YOUR OBJECTIVE: Copy the material from its first line through the line containing "rispetto al vero potenziale di", inclusive, swapping "Privacy Policy" for "Cookie Policy" and leaving everything else unchanged.

DATA:
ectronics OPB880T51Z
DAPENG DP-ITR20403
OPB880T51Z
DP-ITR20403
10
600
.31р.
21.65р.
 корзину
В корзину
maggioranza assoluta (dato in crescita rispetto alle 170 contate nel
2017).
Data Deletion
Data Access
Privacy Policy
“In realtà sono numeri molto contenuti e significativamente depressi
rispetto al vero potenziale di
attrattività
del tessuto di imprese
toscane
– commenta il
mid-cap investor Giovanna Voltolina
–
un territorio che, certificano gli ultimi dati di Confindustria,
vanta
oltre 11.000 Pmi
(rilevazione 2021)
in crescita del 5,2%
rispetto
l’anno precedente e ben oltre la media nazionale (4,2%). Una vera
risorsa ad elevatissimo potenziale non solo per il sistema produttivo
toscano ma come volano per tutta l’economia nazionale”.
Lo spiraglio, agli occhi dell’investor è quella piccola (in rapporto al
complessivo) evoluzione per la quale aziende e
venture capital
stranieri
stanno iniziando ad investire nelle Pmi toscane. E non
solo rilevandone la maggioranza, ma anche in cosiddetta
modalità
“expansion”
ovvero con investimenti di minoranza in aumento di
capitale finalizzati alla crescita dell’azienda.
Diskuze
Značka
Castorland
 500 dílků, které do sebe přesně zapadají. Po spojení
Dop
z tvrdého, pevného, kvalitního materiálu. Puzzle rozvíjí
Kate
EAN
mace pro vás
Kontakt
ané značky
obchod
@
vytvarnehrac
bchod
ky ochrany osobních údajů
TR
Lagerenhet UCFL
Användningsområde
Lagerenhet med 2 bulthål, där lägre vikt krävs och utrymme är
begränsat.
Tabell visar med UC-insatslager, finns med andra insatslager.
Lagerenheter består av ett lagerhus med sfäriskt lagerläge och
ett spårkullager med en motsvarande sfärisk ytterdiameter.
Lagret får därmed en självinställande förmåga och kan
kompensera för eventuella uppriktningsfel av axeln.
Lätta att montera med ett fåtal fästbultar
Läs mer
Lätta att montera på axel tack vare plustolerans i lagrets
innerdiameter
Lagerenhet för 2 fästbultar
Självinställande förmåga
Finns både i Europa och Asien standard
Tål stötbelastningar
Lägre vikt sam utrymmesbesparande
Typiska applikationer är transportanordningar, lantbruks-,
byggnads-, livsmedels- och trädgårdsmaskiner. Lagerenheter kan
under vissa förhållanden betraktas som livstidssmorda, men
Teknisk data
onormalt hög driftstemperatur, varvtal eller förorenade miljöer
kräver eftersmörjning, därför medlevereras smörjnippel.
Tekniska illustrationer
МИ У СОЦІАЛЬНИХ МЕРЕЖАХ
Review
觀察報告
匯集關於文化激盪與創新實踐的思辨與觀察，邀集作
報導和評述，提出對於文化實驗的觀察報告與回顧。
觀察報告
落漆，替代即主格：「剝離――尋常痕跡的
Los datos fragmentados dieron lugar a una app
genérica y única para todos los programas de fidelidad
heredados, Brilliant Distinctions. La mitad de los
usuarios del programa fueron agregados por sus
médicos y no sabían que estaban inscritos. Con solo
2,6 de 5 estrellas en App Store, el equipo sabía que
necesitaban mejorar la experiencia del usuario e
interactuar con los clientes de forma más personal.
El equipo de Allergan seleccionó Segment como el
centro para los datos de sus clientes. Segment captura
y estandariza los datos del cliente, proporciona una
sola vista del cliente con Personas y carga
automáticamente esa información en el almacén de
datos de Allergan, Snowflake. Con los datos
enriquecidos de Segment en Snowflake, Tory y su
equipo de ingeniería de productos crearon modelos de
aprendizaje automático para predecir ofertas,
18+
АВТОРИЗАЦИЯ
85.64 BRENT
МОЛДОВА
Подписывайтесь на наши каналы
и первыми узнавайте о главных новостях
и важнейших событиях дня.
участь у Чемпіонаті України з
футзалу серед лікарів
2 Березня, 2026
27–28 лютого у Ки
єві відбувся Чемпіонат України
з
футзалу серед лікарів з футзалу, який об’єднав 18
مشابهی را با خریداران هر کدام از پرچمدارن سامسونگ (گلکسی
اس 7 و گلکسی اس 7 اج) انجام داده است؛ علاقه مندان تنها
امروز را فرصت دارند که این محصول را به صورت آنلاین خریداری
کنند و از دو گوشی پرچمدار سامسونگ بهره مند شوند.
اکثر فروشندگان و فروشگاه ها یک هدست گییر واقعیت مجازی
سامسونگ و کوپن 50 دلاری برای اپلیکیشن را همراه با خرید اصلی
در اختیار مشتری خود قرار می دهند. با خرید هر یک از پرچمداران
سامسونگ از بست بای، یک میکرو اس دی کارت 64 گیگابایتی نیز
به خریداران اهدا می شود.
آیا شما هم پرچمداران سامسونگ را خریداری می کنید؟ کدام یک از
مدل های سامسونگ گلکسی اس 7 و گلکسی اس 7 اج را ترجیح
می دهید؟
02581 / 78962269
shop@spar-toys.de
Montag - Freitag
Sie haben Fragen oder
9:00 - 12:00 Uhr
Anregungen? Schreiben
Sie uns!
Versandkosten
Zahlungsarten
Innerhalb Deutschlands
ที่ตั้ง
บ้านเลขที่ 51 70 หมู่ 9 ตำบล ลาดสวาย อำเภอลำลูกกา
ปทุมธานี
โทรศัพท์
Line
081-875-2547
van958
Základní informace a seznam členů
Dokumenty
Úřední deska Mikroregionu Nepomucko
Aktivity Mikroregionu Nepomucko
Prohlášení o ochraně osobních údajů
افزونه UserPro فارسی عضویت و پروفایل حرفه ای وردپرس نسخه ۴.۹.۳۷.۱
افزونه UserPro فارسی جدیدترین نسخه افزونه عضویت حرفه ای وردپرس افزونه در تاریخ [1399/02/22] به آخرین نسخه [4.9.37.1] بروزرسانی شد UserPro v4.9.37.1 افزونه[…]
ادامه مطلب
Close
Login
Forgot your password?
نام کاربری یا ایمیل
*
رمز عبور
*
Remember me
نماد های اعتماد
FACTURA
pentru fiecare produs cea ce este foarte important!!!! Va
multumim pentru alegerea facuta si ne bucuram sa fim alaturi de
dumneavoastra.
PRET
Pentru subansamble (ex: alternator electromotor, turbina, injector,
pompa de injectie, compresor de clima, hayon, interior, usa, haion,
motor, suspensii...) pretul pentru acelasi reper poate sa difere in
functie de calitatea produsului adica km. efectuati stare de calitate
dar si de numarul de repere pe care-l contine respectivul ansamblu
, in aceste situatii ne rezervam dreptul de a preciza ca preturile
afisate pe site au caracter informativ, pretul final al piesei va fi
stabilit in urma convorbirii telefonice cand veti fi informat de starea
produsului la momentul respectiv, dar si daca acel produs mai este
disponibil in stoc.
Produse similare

ANSWER BELOW:
ectronics OPB880T51Z
DAPENG DP-ITR20403
OPB880T51Z
DP-ITR20403
10
600
.31р.
21.65р.
 корзину
В корзину
maggioranza assoluta (dato in crescita rispetto alle 170 contate nel
2017).
Data Deletion
Data Access
Cookie Policy
“In realtà sono numeri molto contenuti e significativamente depressi
rispetto al vero potenziale di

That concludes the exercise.